▸ Stated goal: Reproduce every one of the following items line for line, changing nothing.

▸ Task data:

◇ ◇ ◇

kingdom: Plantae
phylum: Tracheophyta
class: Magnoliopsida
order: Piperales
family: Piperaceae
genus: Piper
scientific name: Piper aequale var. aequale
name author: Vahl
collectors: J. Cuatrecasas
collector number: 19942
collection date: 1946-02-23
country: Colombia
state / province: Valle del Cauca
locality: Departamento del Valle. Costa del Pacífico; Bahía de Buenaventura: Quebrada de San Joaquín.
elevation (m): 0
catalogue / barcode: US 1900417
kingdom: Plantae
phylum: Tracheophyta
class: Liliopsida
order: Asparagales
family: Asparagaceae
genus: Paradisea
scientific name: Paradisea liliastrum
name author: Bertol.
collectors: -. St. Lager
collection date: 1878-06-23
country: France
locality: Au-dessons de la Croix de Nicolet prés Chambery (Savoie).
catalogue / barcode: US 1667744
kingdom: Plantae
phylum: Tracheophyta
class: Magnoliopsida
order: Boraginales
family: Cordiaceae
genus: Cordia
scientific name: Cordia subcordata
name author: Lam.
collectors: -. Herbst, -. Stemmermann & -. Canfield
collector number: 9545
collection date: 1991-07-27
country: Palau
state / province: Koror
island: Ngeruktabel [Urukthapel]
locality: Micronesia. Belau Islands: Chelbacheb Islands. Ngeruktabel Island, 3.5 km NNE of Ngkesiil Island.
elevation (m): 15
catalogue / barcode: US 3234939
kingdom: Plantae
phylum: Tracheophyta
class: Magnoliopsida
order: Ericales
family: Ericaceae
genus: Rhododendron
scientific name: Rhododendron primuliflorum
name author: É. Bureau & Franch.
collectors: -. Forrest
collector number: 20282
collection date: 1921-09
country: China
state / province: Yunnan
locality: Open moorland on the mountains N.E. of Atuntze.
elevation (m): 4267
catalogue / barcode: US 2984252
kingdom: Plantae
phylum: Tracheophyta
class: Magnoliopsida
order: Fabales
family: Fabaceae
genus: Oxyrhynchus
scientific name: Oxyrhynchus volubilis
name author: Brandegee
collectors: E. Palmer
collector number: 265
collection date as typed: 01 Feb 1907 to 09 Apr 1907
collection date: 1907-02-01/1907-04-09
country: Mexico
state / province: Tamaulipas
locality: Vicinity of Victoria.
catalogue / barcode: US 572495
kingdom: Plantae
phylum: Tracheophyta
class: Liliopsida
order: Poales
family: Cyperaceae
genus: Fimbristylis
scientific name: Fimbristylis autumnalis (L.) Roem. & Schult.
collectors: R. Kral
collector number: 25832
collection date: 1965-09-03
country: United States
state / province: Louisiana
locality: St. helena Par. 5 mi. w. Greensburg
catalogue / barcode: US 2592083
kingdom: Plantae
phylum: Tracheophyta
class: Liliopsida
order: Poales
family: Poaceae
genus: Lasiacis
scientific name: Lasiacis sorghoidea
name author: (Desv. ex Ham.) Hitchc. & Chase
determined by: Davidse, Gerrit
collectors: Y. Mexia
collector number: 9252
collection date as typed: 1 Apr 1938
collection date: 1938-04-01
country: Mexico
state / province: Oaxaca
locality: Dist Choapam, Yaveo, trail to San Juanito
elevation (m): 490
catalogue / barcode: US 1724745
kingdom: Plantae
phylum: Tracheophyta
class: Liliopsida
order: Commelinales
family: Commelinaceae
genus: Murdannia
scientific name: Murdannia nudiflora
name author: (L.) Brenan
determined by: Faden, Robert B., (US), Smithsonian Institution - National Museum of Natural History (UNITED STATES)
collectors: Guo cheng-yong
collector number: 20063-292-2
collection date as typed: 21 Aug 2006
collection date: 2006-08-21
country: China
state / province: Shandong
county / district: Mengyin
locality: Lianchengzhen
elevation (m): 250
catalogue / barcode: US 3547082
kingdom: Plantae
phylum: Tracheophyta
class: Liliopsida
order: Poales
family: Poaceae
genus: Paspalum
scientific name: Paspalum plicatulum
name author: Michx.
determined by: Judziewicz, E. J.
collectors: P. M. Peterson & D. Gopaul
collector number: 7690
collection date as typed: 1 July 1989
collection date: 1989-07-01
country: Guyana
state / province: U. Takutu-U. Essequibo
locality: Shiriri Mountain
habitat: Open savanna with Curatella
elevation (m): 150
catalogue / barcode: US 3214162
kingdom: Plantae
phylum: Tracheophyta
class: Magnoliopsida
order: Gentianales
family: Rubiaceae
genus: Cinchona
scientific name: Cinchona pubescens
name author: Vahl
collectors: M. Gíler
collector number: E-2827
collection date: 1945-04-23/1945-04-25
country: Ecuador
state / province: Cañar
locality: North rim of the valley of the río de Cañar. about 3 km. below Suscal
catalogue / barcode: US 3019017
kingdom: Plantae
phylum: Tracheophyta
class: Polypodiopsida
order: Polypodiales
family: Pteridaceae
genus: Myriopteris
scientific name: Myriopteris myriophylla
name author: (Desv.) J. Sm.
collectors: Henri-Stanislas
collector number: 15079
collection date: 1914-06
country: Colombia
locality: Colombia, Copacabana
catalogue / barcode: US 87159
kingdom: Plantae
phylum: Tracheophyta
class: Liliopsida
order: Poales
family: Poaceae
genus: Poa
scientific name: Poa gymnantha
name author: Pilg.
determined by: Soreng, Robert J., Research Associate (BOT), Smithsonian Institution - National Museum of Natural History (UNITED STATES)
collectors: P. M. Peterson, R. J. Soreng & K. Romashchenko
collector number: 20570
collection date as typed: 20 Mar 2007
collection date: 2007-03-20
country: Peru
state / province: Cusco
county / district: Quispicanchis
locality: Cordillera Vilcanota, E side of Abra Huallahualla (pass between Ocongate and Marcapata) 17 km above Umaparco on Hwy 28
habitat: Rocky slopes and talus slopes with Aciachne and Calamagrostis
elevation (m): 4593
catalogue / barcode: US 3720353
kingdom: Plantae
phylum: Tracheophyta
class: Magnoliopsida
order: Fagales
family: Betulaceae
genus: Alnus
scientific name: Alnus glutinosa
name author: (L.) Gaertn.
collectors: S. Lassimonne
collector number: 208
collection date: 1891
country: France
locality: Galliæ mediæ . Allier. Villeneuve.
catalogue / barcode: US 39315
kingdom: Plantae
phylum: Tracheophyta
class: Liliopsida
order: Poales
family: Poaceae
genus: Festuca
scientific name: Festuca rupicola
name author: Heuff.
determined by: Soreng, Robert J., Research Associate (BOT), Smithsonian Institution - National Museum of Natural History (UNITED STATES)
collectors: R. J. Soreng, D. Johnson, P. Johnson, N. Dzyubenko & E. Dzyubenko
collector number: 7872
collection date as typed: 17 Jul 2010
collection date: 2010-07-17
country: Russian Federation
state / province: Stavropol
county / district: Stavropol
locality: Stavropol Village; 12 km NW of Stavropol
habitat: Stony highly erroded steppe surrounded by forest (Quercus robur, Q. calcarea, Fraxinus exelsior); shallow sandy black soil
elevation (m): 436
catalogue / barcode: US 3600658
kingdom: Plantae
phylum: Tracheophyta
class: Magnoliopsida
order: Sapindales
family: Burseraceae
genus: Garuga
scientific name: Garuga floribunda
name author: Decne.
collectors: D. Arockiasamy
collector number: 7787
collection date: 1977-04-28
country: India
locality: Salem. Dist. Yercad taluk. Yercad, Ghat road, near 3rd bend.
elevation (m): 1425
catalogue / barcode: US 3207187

◇ ◇ ◇

▸ Task result:
kingdom: Plantae
phylum: Tracheophyta
class: Magnoliopsida
order: Piperales
family: Piperaceae
genus: Piper
scientific name: Piper aequale var. aequale
name author: Vahl
collectors: J. Cuatrecasas
collector number: 19942
collection date: 1946-02-23
country: Colombia
state / province: Valle del Cauca
locality: Departamento del Valle. Costa del Pacífico; Bahía de Buenaventura: Quebrada de San Joaquín.
elevation (m): 0
catalogue / barcode: US 1900417
kingdom: Plantae
phylum: Tracheophyta
class: Liliopsida
order: Asparagales
family: Asparagaceae
genus: Paradisea
scientific name: Paradisea liliastrum
name author: Bertol.
collectors: -. St. Lager
collection date: 1878-06-23
country: France
locality: Au-dessons de la Croix de Nicolet prés Chambery (Savoie).
catalogue / barcode: US 1667744
kingdom: Plantae
phylum: Tracheophyta
class: Magnoliopsida
order: Boraginales
family: Cordiaceae
genus: Cordia
scientific name: Cordia subcordata
name author: Lam.
collectors: -. Herbst, -. Stemmermann & -. Canfield
collector number: 9545
collection date: 1991-07-27
country: Palau
state / province: Koror
island: Ngeruktabel [Urukthapel]
locality: Micronesia. Belau Islands: Chelbacheb Islands. Ngeruktabel Island, 3.5 km NNE of Ngkesiil Island.
elevation (m): 15
catalogue / barcode: US 3234939
kingdom: Plantae
phylum: Tracheophyta
class: Magnoliopsida
order: Ericales
family: Ericaceae
genus: Rhododendron
scientific name: Rhododendron primuliflorum
name author: É. Bureau & Franch.
collectors: -. Forrest
collector number: 20282
collection date: 1921-09
country: China
state / province: Yunnan
locality: Open moorland on the mountains N.E. of Atuntze.
elevation (m): 4267
catalogue / barcode: US 2984252
kingdom: Plantae
phylum: Tracheophyta
class: Magnoliopsida
order: Fabales
family: Fabaceae
genus: Oxyrhynchus
scientific name: Oxyrhynchus volubilis
name author: Brandegee
collectors: E. Palmer
collector number: 265
collection date as typed: 01 Feb 1907 to 09 Apr 1907
collection date: 1907-02-01/1907-04-09
country: Mexico
state / province: Tamaulipas
locality: Vicinity of Victoria.
catalogue / barcode: US 572495
kingdom: Plantae
phylum: Tracheophyta
class: Liliopsida
order: Poales
family: Cyperaceae
genus: Fimbristylis
scientific name: Fimbristylis autumnalis (L.) Roem. & Schult.
collectors: R. Kral
collector number: 25832
collection date: 1965-09-03
country: United States
state / province: Louisiana
locality: St. helena Par. 5 mi. w. Greensburg
catalogue / barcode: US 2592083
kingdom: Plantae
phylum: Tracheophyta
class: Liliopsida
order: Poales
family: Poaceae
genus: Lasiacis
scientific name: Lasiacis sorghoidea
name author: (Desv. ex Ham.) Hitchc. & Chase
determined by: Davidse, Gerrit
collectors: Y. Mexia
collector number: 9252
collection date as typed: 1 Apr 1938
collection date: 1938-04-01
country: Mexico
state / province: Oaxaca
locality: Dist Choapam, Yaveo, trail to San Juanito
elevation (m): 490
catalogue / barcode: US 1724745
kingdom: Plantae
phylum: Tracheophyta
class: Liliopsida
order: Commelinales
family: Commelinaceae
genus: Murdannia
scientific name: Murdannia nudiflora
name author: (L.) Brenan
determined by: Faden, Robert B., (US), Smithsonian Institution - National Museum of Natural History (UNITED STATES)
collectors: Guo cheng-yong
collector number: 20063-292-2
collection date as typed: 21 Aug 2006
collection date: 2006-08-21
country: China
state / province: Shandong
county / district: Mengyin
locality: Lianchengzhen
elevation (m): 250
catalogue / barcode: US 3547082
kingdom: Plantae
phylum: Tracheophyta
class: Liliopsida
order: Poales
family: Poaceae
genus: Paspalum
scientific name: Paspalum plicatulum
name author: Michx.
determined by: Judziewicz, E. J.
collectors: P. M. Peterson & D. Gopaul
collector number: 7690
collection date as typed: 1 July 1989
collection date: 1989-07-01
country: Guyana
state / province: U. Takutu-U. Essequibo
locality: Shiriri Mountain
habitat: Open savanna with Curatella
elevation (m): 150
catalogue / barcode: US 3214162
kingdom: Plantae
phylum: Tracheophyta
class: Magnoliopsida
order: Gentianales
family: Rubiaceae
genus: Cinchona
scientific name: Cinchona pubescens
name author: Vahl
collectors: M. Gíler
collector number: E-2827
collection date: 1945-04-23/1945-04-25
country: Ecuador
state / province: Cañar
locality: North rim of the valley of the río de Cañar. about 3 km. below Suscal
catalogue / barcode: US 3019017
kingdom: Plantae
phylum: Tracheophyta
class: Polypodiopsida
order: Polypodiales
family: Pteridaceae
genus: Myriopteris
scientific name: Myriopteris myriophylla
name author: (Desv.) J. Sm.
collectors: Henri-Stanislas
collector number: 15079
collection date: 1914-06
country: Colombia
locality: Colombia, Copacabana
catalogue / barcode: US 87159
kingdom: Plantae
phylum: Tracheophyta
class: Liliopsida
order: Poales
family: Poaceae
genus: Poa
scientific name: Poa gymnantha
name author: Pilg.
determined by: Soreng, Robert J., Research Associate (BOT), Smithsonian Institution - National Museum of Natural History (UNITED STATES)
collectors: P. M. Peterson, R. J. Soreng & K. Romashchenko
collector number: 20570
collection date as typed: 20 Mar 2007
collection date: 2007-03-20
country: Peru
state / province: Cusco
county / district: Quispicanchis
locality: Cordillera Vilcanota, E side of Abra Huallahualla (pass between Ocongate and Marcapata) 17 km above Umaparco on Hwy 28
habitat: Rocky slopes and talus slopes with Aciachne and Calamagrostis
elevation (m): 4593
catalogue / barcode: US 3720353
kingdom: Plantae
phylum: Tracheophyta
class: Magnoliopsida
order: Fagales
family: Betulaceae
genus: Alnus
scientific name: Alnus glutinosa
name author: (L.) Gaertn.
collectors: S. Lassimonne
collector number: 208
collection date: 1891
country: France
locality: Galliæ mediæ . Allier. Villeneuve.
catalogue / barcode: US 39315
kingdom: Plantae
phylum: Tracheophyta
class: Liliopsida
order: Poales
family: Poaceae
genus: Festuca
scientific name: Festuca rupicola
name author: Heuff.
determined by: Soreng, Robert J., Research Associate (BOT), Smithsonian Institution - National Museum of Natural History (UNITED STATES)
collectors: R. J. Soreng, D. Johnson, P. Johnson, N. Dzyubenko & E. Dzyubenko
collector number: 7872
collection date as typed: 17 Jul 2010
collection date: 2010-07-17
country: Russian Federation
state / province: Stavropol
county / district: Stavropol
locality: Stavropol Village; 12 km NW of Stavropol
habitat: Stony highly erroded steppe surrounded by forest (Quercus robur, Q. calcarea, Fraxinus exelsior); shallow sandy black soil
elevation (m): 436
catalogue / barcode: US 3600658
kingdom: Plantae
phylum: Tracheophyta
class: Magnoliopsida
order: Sapindales
family: Burseraceae
genus: Garuga
scientific name: Garuga floribunda
name author: Decne.
collectors: D. Arockiasamy
collector number: 7787
collection date: 1977-04-28
country: India
locality: Salem. Dist. Yercad taluk. Yercad, Ghat road, near 3rd bend.
elevation (m): 1425
catalogue / barcode: US 3207187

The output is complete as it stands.